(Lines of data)
========================
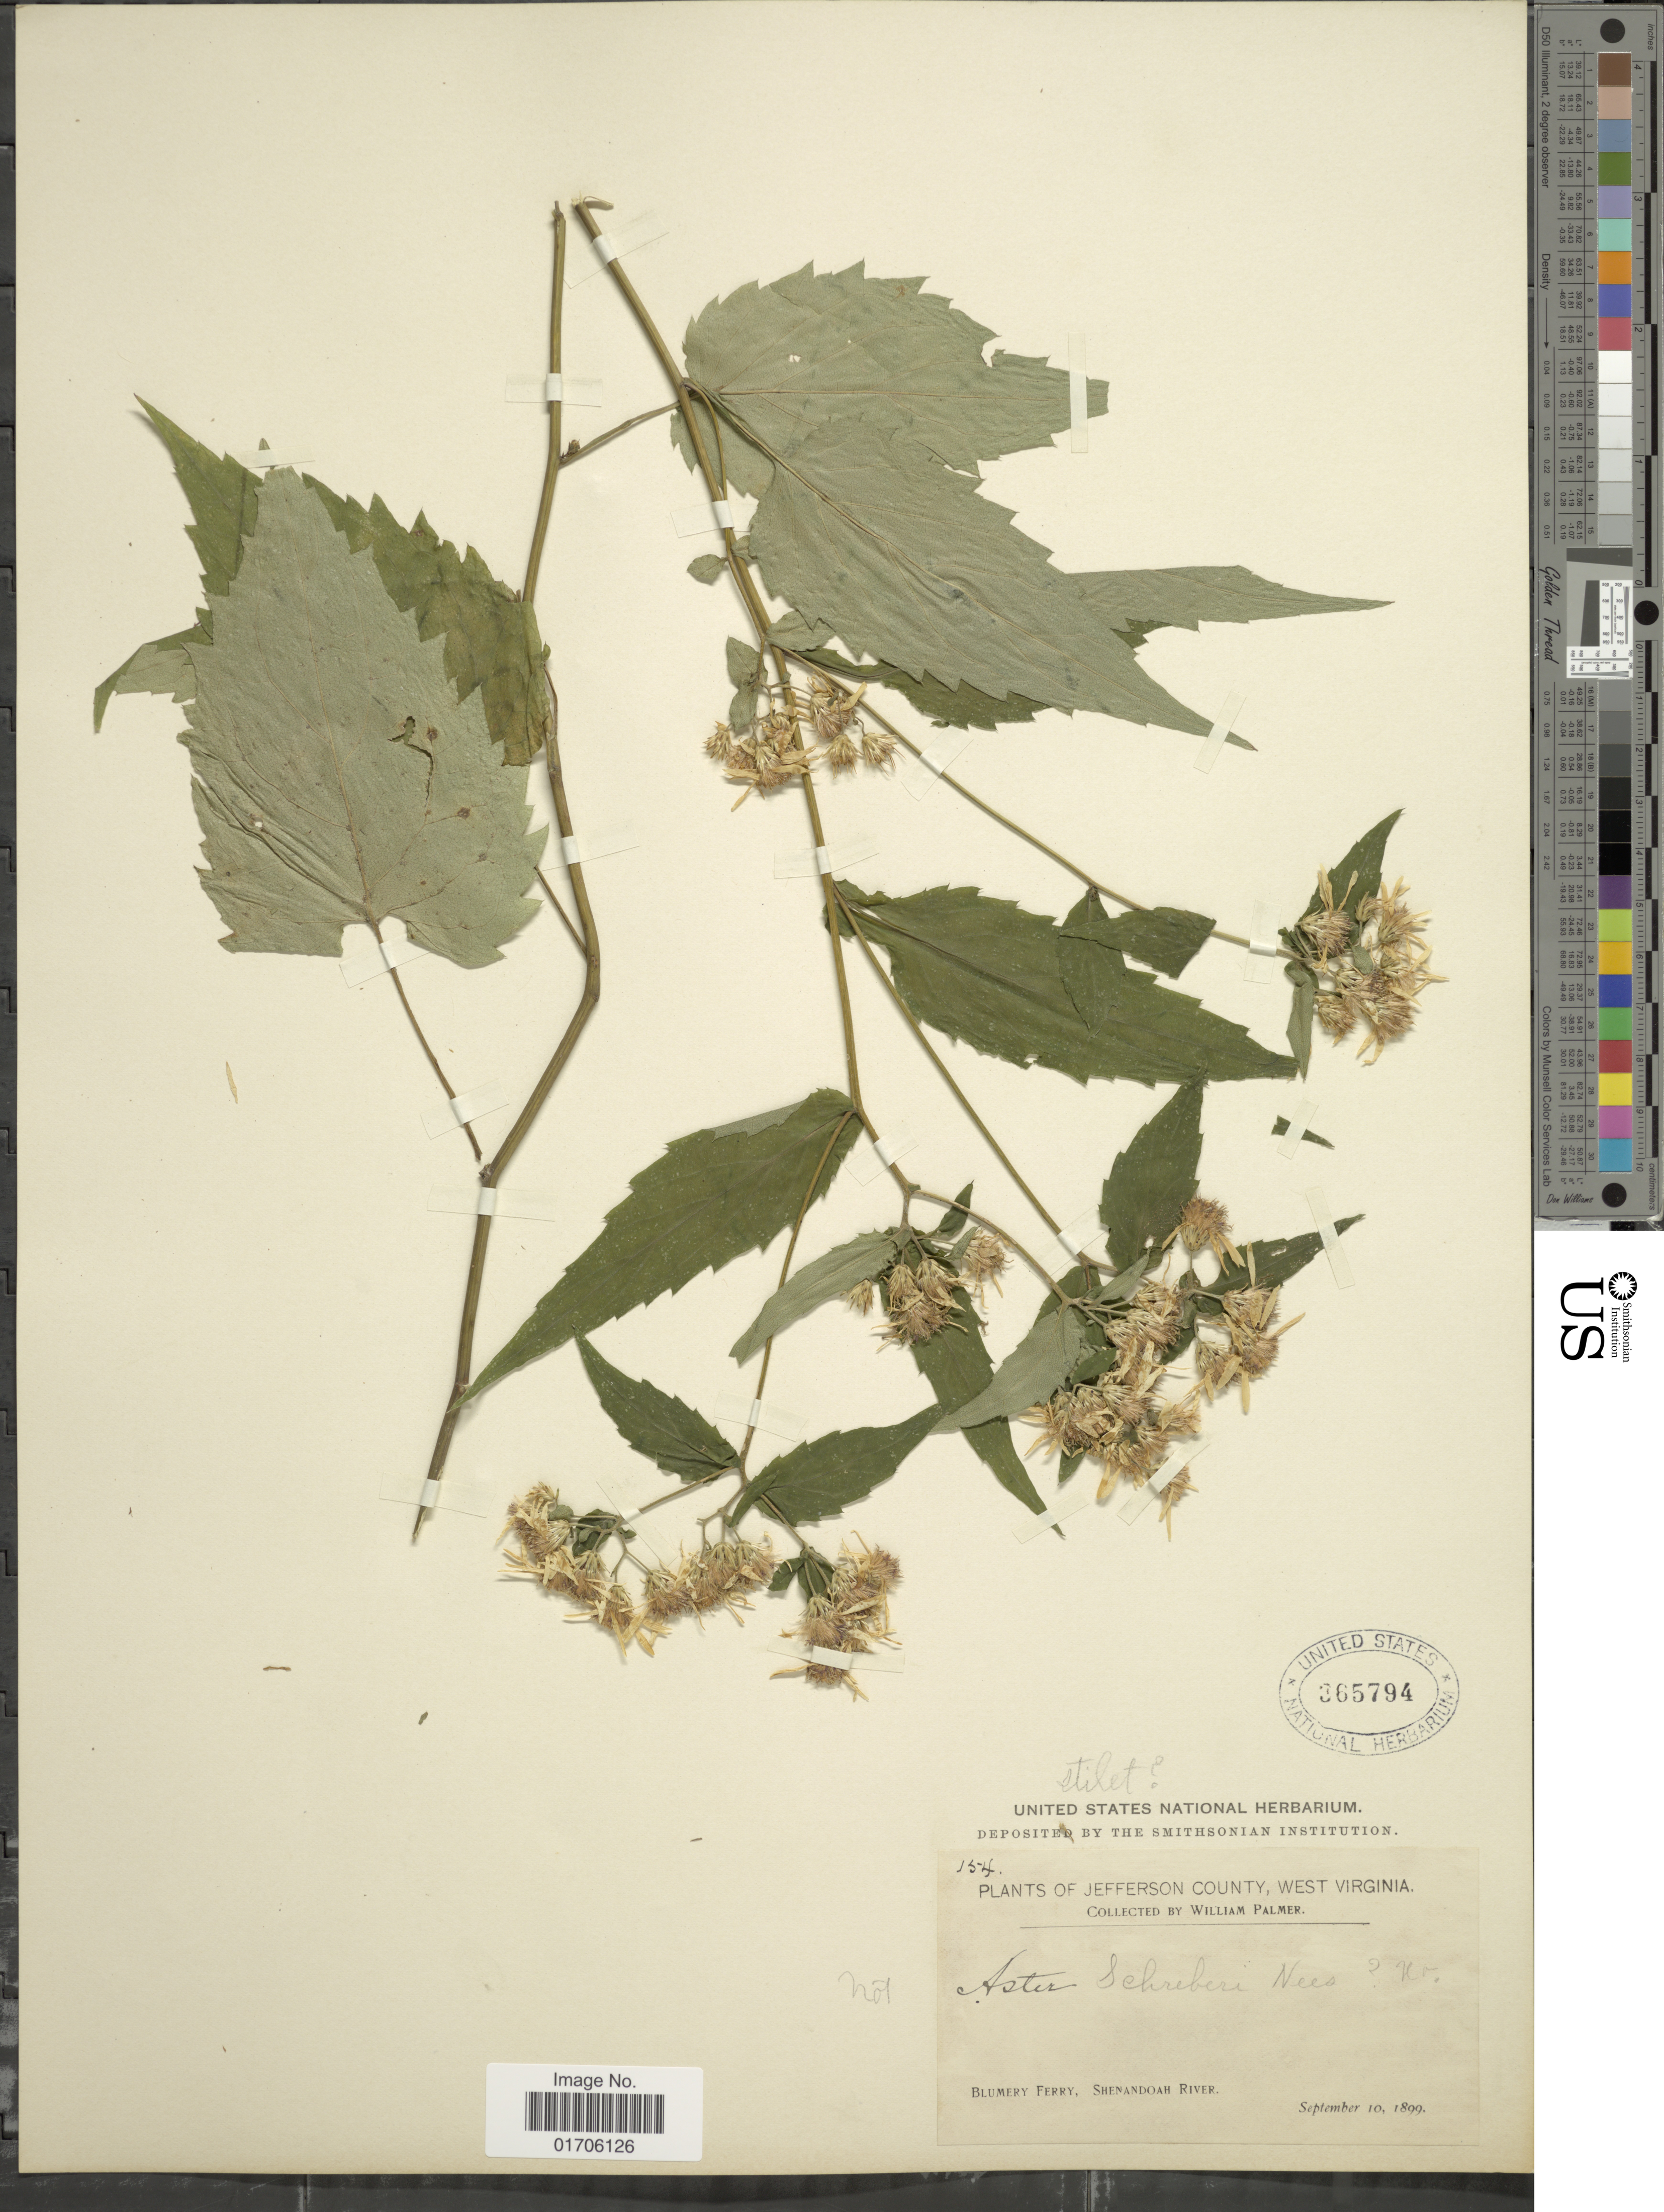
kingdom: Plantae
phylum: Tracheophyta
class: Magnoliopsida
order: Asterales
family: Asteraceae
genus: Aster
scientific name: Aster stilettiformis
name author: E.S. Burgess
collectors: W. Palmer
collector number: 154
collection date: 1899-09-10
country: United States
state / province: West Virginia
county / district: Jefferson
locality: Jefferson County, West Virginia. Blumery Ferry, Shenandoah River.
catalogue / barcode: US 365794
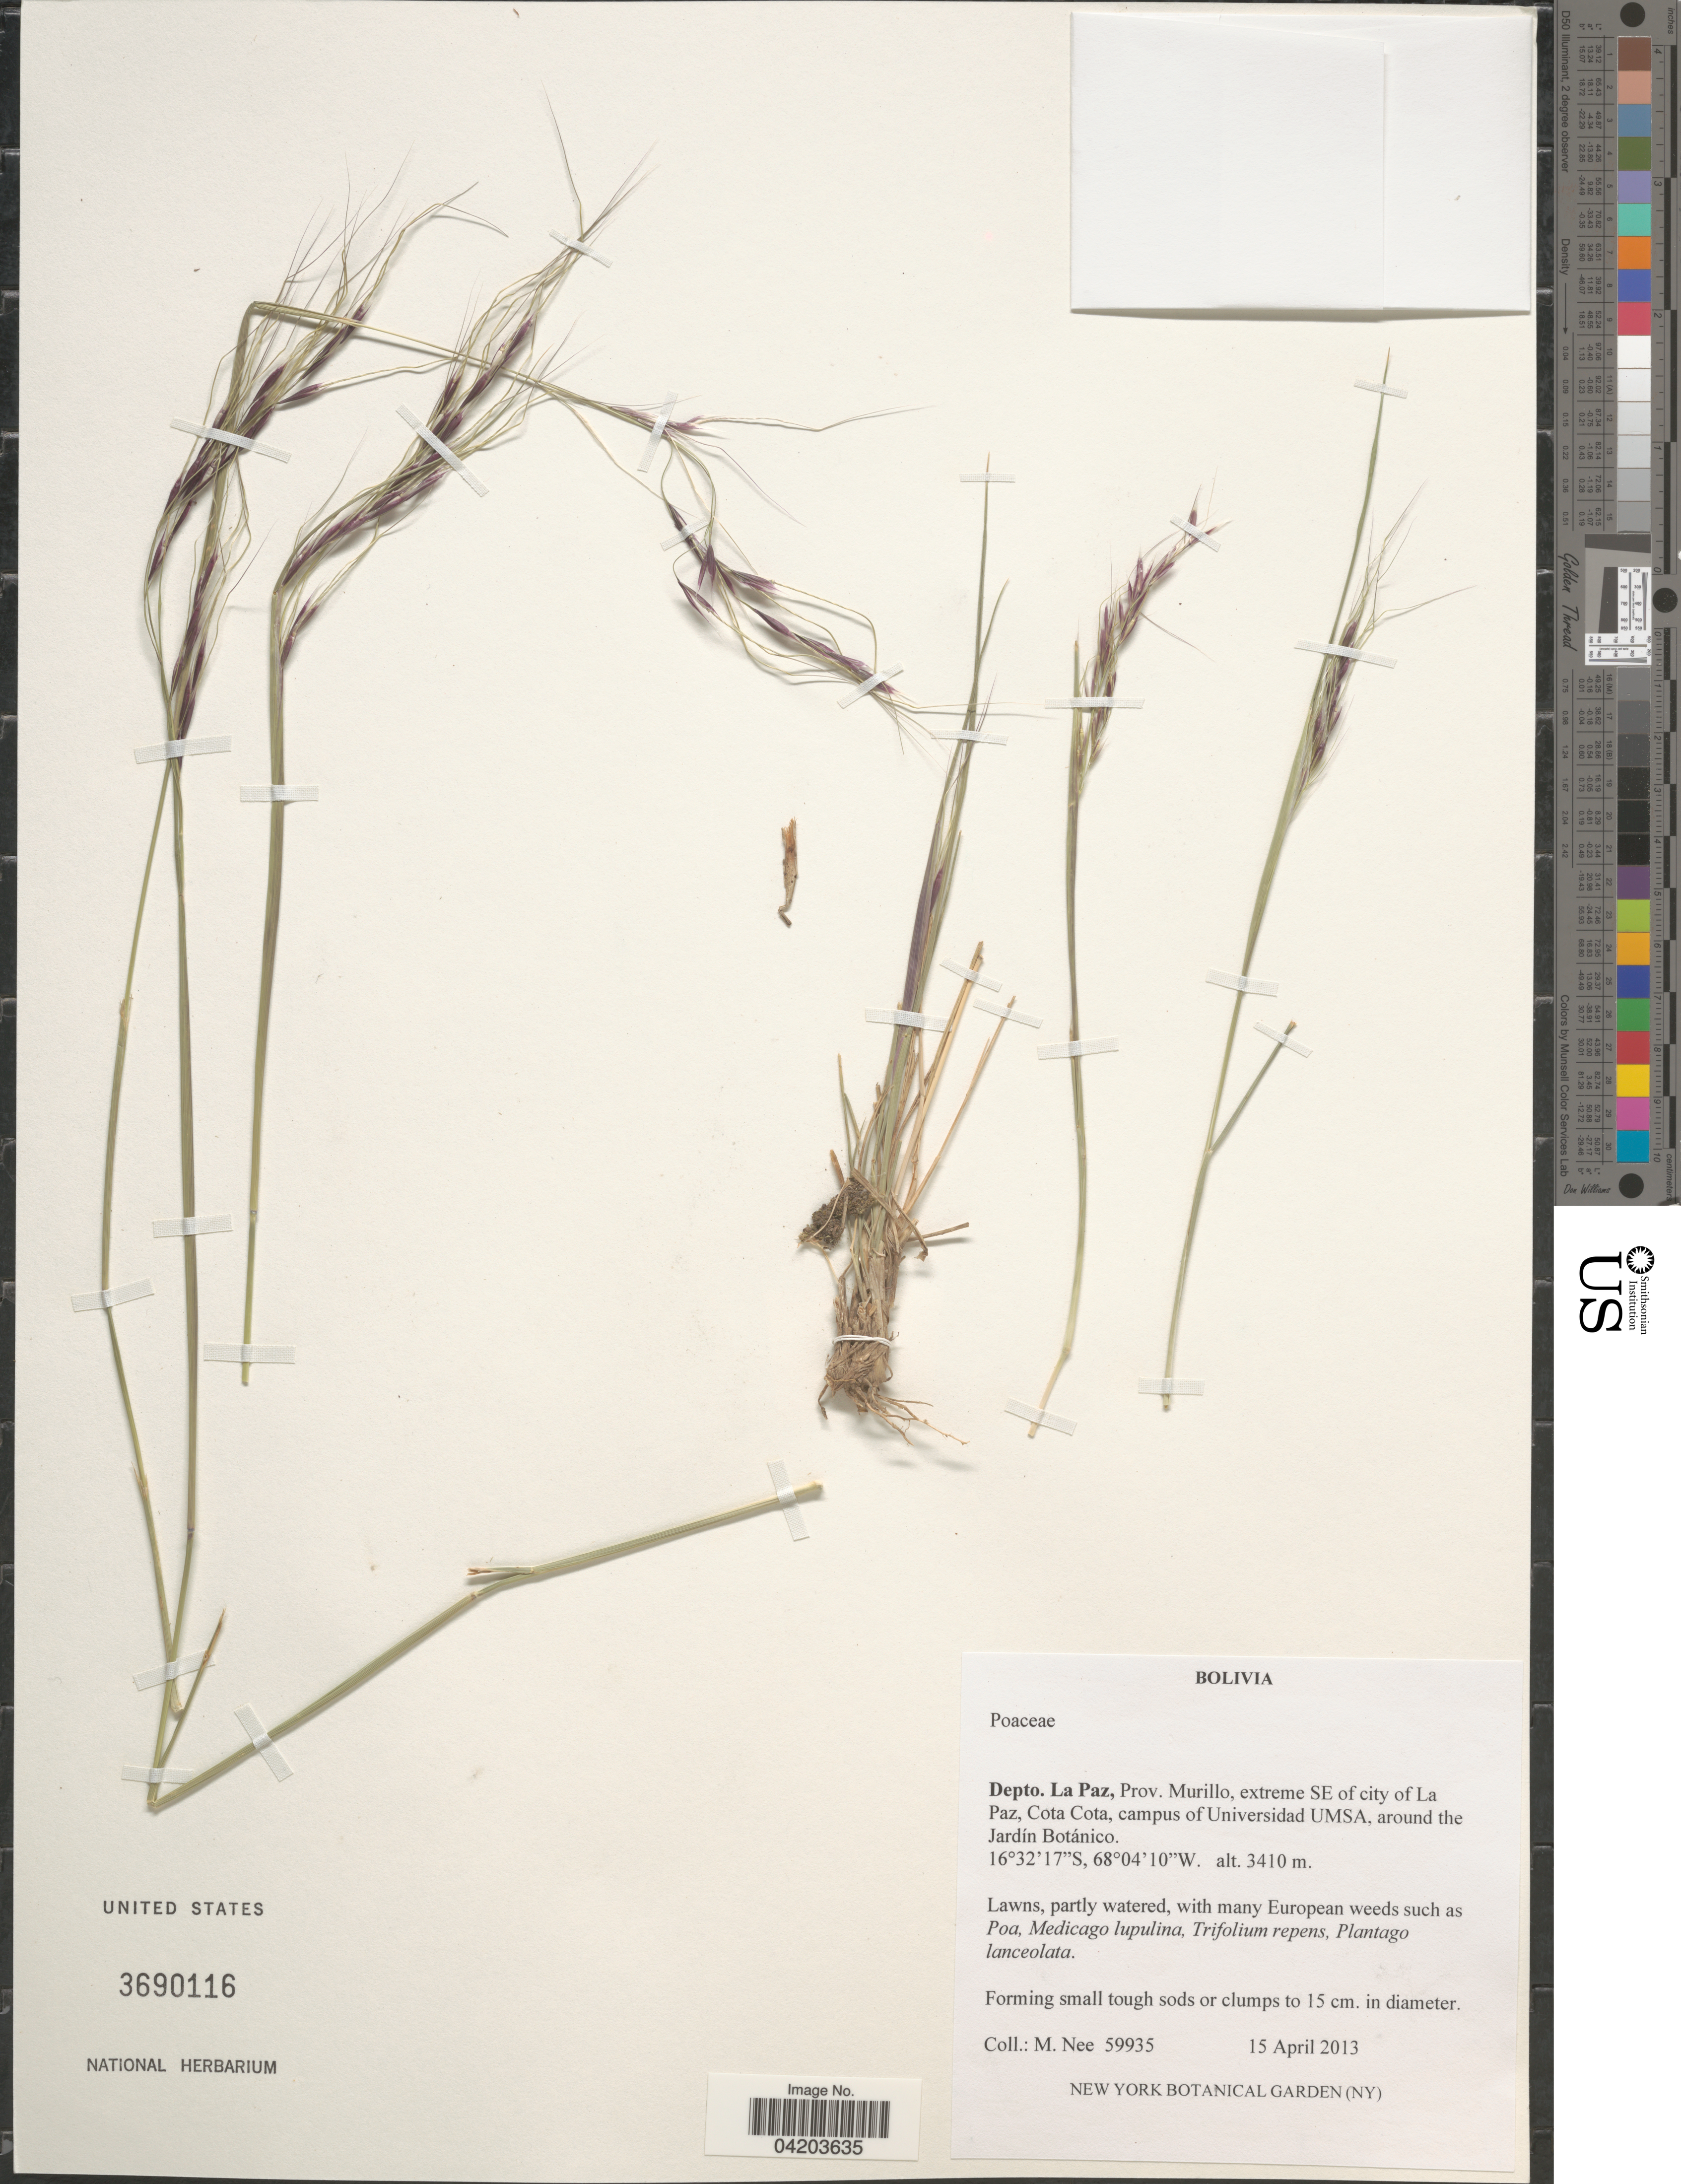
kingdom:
========================
Please copy every row above word for word, leaving the pictures out of your answer.

*The answer*.
kingdom: Plantae
phylum: Tracheophyta
class: Magnoliopsida
order: Asterales
family: Asteraceae
genus: Aster
scientific name: Aster stilettiformis
name author: E.S. Burgess
collectors: W. Palmer
collector number: 154
collection date: 1899-09-10
country: United States
state / province: West Virginia
county / district: Jefferson
locality: Jefferson County, West Virginia. Blumery Ferry, Shenandoah River.
catalogue / barcode: US 365794
kingdom:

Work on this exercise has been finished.